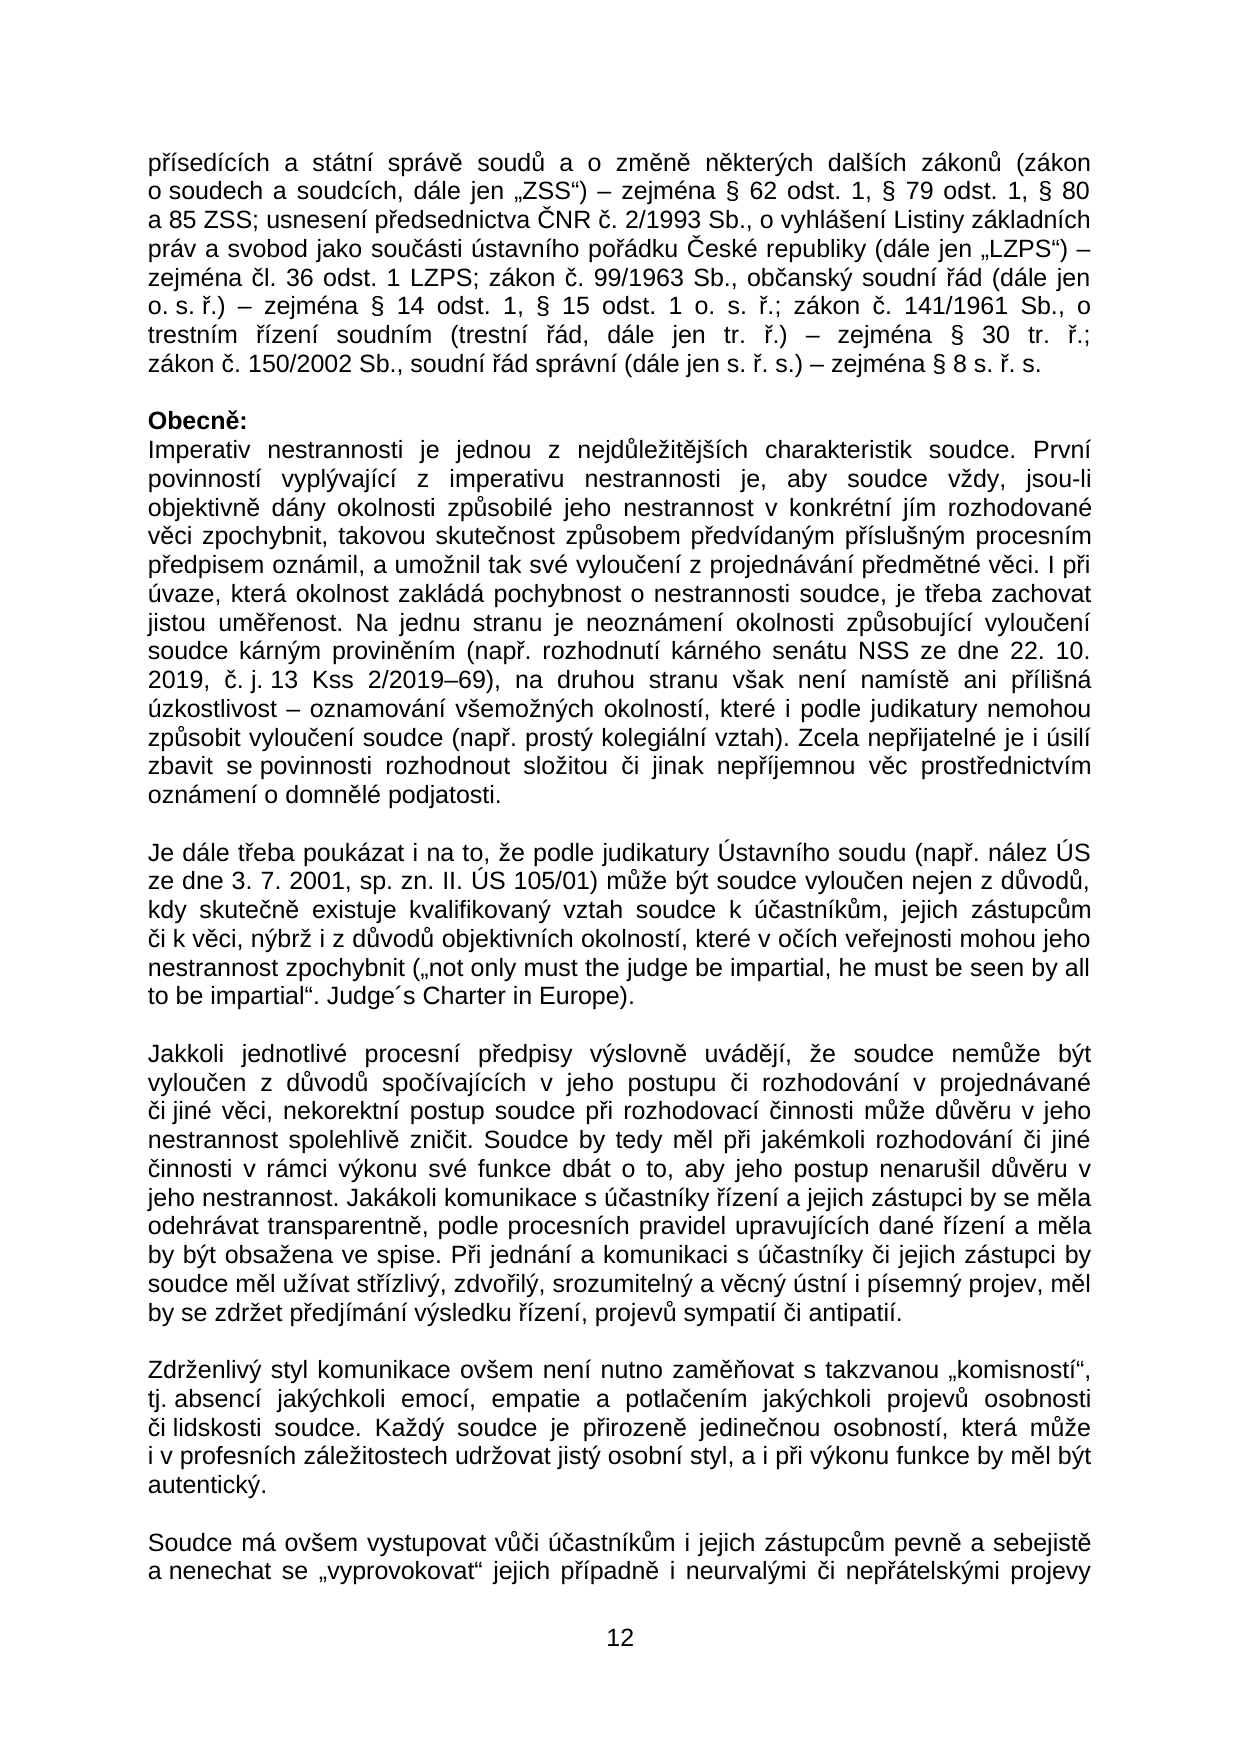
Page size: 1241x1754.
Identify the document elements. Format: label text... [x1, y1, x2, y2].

········

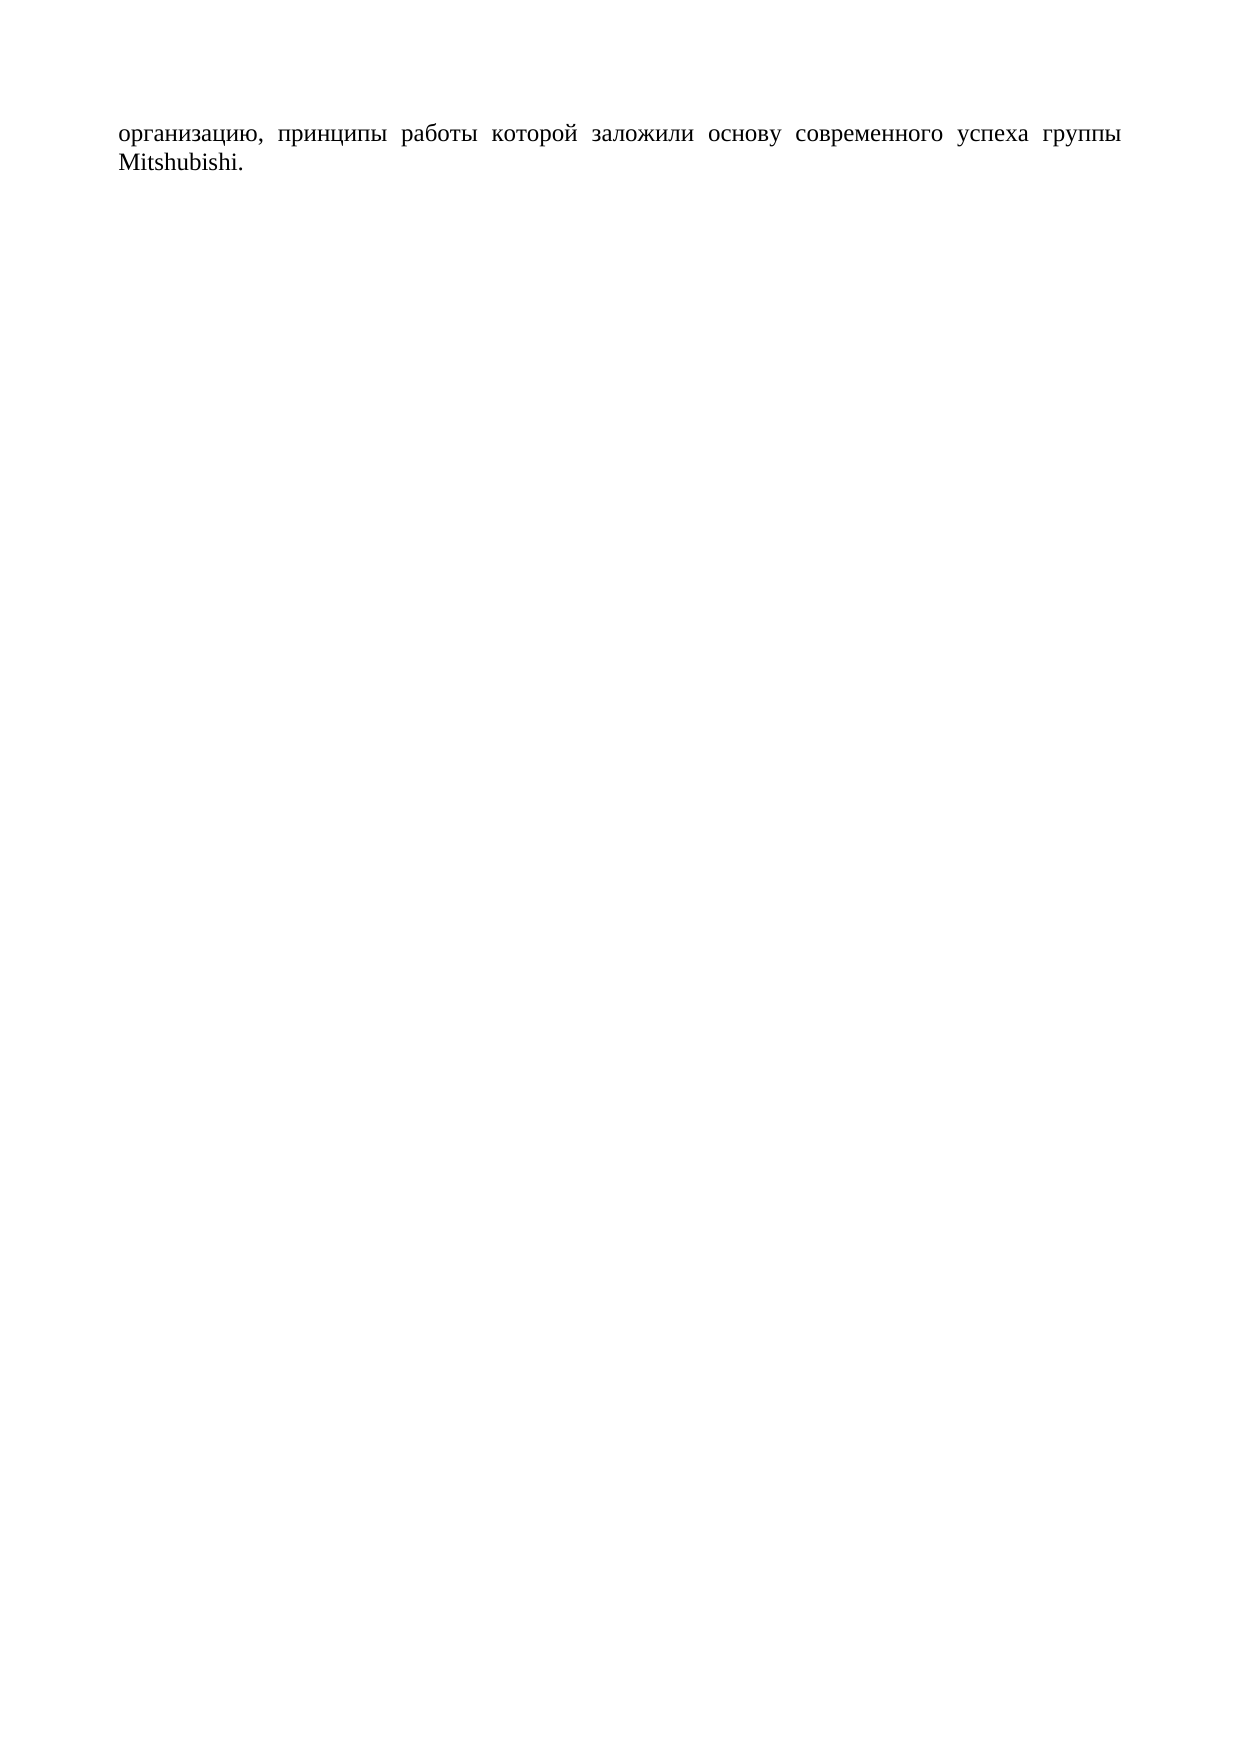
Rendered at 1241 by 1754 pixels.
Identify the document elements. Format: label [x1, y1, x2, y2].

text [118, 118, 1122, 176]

········

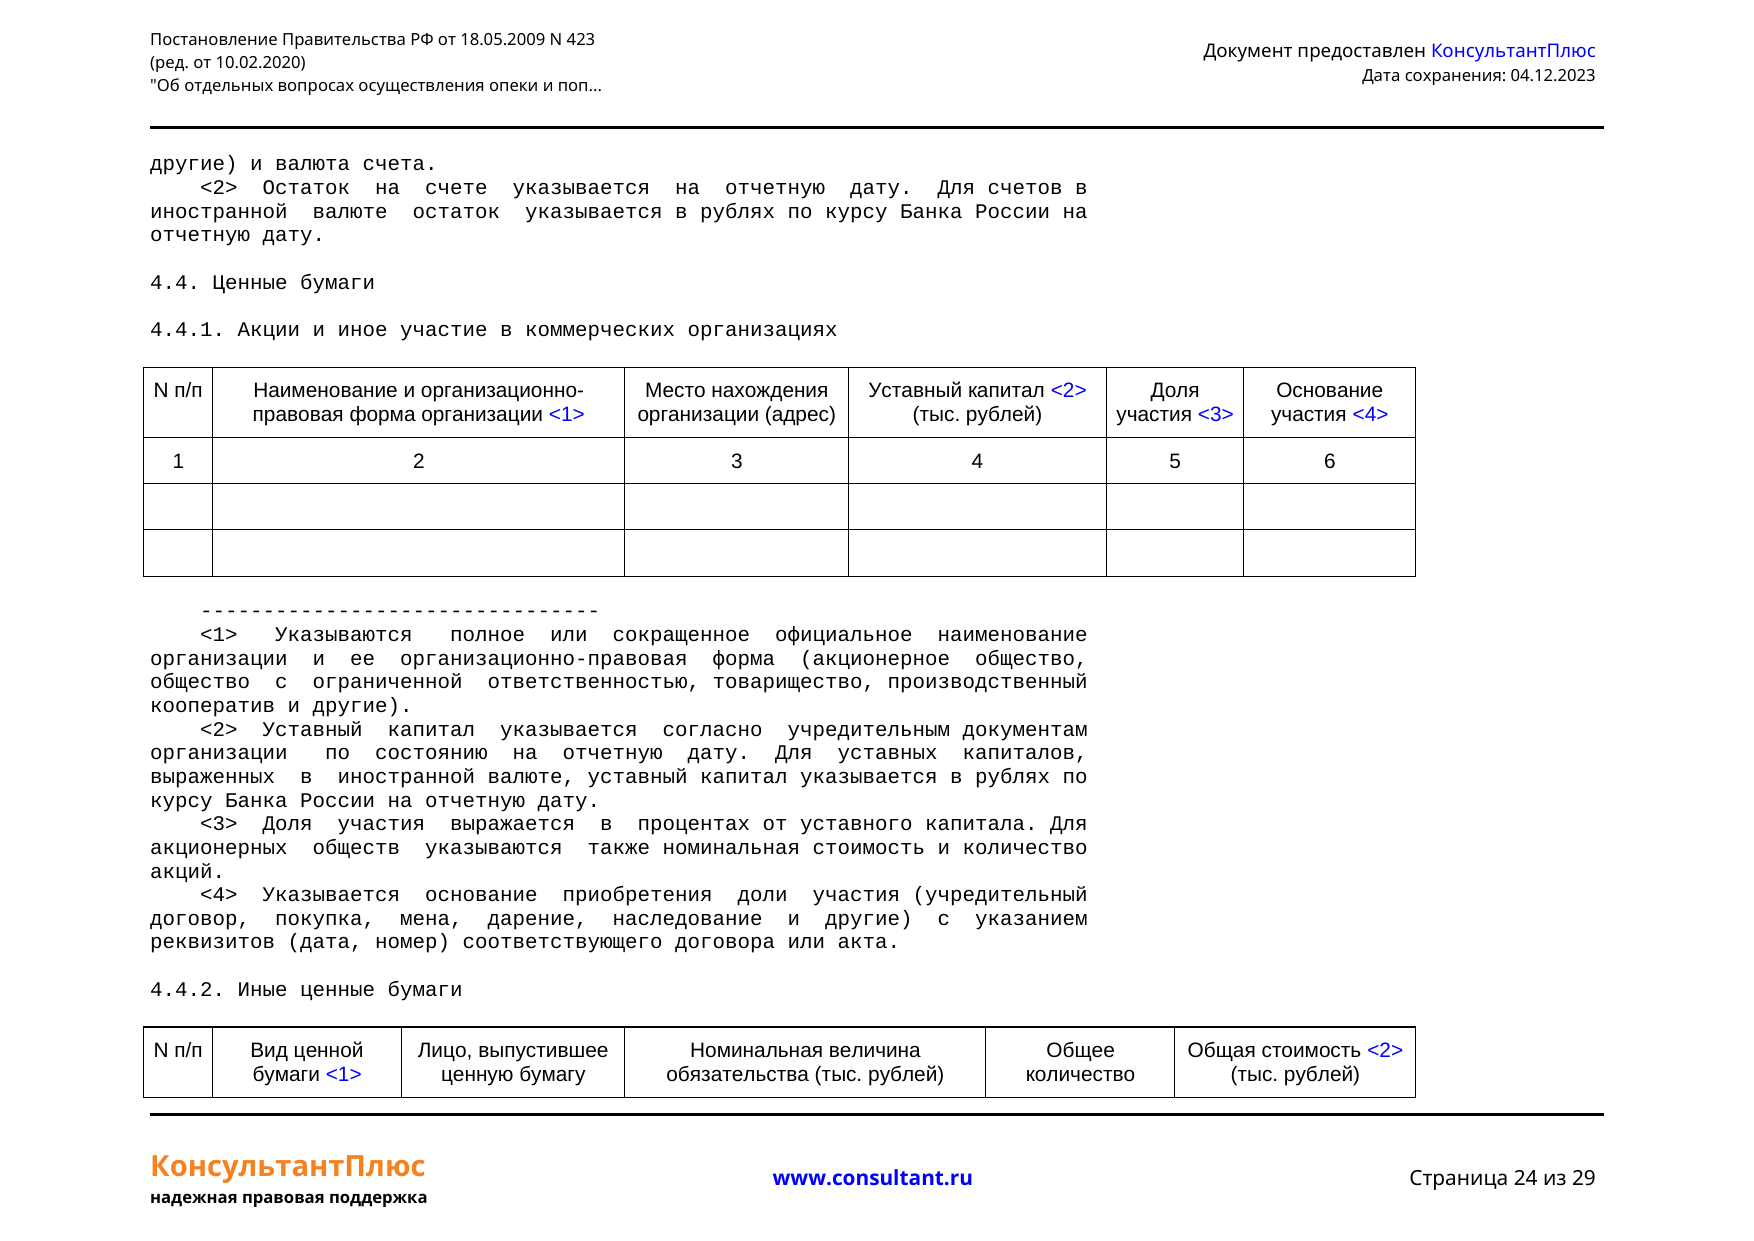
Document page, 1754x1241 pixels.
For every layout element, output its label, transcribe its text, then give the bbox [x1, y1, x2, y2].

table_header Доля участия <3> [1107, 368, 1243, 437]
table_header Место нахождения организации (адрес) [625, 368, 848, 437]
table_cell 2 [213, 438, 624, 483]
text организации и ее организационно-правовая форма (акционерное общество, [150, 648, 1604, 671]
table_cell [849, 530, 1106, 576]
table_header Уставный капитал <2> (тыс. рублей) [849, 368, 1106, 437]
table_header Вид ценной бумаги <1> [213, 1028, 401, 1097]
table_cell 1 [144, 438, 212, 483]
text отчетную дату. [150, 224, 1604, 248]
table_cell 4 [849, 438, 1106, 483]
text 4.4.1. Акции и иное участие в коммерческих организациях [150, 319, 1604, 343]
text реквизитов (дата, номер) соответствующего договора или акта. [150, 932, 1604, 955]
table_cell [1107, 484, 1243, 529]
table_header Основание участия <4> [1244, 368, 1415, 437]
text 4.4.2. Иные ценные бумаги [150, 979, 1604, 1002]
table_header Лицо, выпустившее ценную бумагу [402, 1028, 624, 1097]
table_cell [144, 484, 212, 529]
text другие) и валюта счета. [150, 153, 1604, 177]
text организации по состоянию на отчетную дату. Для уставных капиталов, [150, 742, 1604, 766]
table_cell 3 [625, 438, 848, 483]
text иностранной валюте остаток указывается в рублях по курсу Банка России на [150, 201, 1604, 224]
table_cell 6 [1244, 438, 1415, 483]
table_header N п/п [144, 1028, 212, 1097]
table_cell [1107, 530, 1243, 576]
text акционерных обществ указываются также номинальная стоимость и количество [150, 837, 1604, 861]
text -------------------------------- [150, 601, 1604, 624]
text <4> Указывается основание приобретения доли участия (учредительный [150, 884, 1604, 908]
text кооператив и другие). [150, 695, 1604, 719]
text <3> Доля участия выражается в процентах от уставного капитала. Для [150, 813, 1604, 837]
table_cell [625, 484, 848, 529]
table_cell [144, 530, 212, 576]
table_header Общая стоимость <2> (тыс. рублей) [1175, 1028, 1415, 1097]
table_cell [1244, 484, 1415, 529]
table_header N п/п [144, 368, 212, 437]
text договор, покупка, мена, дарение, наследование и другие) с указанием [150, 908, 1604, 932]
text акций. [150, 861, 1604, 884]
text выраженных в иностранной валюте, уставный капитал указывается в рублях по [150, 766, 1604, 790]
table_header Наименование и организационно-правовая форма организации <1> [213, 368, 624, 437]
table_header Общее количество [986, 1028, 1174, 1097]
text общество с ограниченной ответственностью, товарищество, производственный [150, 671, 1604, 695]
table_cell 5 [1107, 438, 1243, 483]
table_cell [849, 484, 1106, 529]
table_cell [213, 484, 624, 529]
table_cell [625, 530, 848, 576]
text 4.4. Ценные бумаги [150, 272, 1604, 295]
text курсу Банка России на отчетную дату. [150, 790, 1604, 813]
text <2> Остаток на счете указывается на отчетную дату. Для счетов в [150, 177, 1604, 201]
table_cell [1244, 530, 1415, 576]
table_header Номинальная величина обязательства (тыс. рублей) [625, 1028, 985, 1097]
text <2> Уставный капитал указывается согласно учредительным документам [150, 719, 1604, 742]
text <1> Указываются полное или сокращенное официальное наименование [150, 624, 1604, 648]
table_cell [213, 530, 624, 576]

········

■ **Exercise details**: Scan the records for the string "pixels". Copy each line in which it appears.

■ **Answer to the problem**:
Rendered at 1241 by 1754 pixels.
Document page, 1754x1241 pixels.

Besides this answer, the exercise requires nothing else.